Sul Corriere di sabato 21 maggio Dario Di Vico commenta il rapporto ISTAT, per quanto riguarda la funzione di welfare che le famiglie svolgono nei confronti dei figli, in questi anni di difficile congiuntura economica e di stasi del mercato del lavoro.
Al di là che una attenta scelta del percorso formativo rende decisamente più agevole l’individuazione di un posto di lavoro, anche rispetto a chi ha conseguito un diploma di laurea meno appetibile, per non dire poi dei NEET, quello che mi ha davvero colpito sono queste parole:
La famiglia-welfare porta con se’ anche qualche distorsione di carattere culturale… I padri che hanno sempre ragionato equiparando la mobilità sociale al superamento delle occupazioni manuali tendono a riproporre lo stesso schema anche per la prole, non tenendo conto che … La complessità moderna sta abbattendo vecchi steccati.
Ammetto di essere legato allo schema, anche se la rappresentazione mediatica del lavoro dedica sempre maggiore attenzione a figure professionali che operano fuori dagli schemi classici del lavoro d’ufficio. Cuochi, arredatori, restauratori e quant’altro; il punto in comune a me sembra la creatività e la capacità d’intraprendere.
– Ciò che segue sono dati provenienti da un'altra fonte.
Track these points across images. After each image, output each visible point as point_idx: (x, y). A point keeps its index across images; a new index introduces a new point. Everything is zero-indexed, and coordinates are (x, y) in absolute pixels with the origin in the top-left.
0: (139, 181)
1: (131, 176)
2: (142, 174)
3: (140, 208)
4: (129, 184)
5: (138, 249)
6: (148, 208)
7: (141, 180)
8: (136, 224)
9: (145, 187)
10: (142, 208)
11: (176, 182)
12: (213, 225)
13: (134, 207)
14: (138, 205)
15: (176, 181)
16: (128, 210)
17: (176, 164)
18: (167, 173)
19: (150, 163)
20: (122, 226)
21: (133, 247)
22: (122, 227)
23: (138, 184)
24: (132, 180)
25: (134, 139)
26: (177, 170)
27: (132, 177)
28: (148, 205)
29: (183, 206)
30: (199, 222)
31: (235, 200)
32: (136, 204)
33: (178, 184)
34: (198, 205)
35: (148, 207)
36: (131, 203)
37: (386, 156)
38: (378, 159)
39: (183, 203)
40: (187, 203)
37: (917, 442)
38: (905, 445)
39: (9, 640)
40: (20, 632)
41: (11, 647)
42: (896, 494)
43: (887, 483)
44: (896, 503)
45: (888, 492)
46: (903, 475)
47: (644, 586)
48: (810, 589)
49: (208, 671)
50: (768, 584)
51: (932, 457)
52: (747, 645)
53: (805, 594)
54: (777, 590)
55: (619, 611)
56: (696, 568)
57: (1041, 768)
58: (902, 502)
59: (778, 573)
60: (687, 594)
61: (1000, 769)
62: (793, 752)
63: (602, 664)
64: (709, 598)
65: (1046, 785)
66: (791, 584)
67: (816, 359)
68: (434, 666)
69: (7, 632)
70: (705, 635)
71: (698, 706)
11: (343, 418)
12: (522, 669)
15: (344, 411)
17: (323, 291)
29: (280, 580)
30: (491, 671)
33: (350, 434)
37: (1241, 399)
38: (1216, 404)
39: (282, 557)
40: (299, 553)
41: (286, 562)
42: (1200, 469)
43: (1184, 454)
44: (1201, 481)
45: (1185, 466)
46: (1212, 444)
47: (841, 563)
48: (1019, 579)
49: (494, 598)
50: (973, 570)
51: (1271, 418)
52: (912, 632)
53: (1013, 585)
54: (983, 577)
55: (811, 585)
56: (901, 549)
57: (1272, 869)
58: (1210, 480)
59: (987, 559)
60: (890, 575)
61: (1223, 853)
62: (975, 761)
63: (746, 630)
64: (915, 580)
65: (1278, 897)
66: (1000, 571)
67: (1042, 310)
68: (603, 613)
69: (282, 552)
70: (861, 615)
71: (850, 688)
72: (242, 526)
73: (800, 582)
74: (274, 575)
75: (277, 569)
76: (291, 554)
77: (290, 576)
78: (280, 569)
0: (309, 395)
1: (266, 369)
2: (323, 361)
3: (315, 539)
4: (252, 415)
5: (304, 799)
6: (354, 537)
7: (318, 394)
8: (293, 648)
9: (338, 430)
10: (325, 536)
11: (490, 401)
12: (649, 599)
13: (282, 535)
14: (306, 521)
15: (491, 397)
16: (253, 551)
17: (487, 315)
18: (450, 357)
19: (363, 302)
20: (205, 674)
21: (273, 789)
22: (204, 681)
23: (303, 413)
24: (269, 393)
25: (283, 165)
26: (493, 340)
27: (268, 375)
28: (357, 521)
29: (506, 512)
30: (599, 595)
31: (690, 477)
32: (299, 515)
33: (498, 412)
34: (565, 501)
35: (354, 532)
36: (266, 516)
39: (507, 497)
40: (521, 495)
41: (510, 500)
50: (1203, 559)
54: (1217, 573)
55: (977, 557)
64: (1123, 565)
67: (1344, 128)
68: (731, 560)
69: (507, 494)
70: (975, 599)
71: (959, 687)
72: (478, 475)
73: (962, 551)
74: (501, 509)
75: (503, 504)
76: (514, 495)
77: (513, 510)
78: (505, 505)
Mi capita sovente di pensare positivamente a questi mestieri, ma mi rendo anche conto che la mia esperienza e cultura professionale mi influenza non poco. Se cerco di proiettare il mio sguardo sui ragazzi, faccio davvero fatica ad immaginare soluzioni professionali per me “non canoniche”, anche se queste forse oggi gratificano maggiormente, sia dal punto di vista economico che da quello delle soddisfazioni personali.
In fondo anche qui si parla di cambiamento!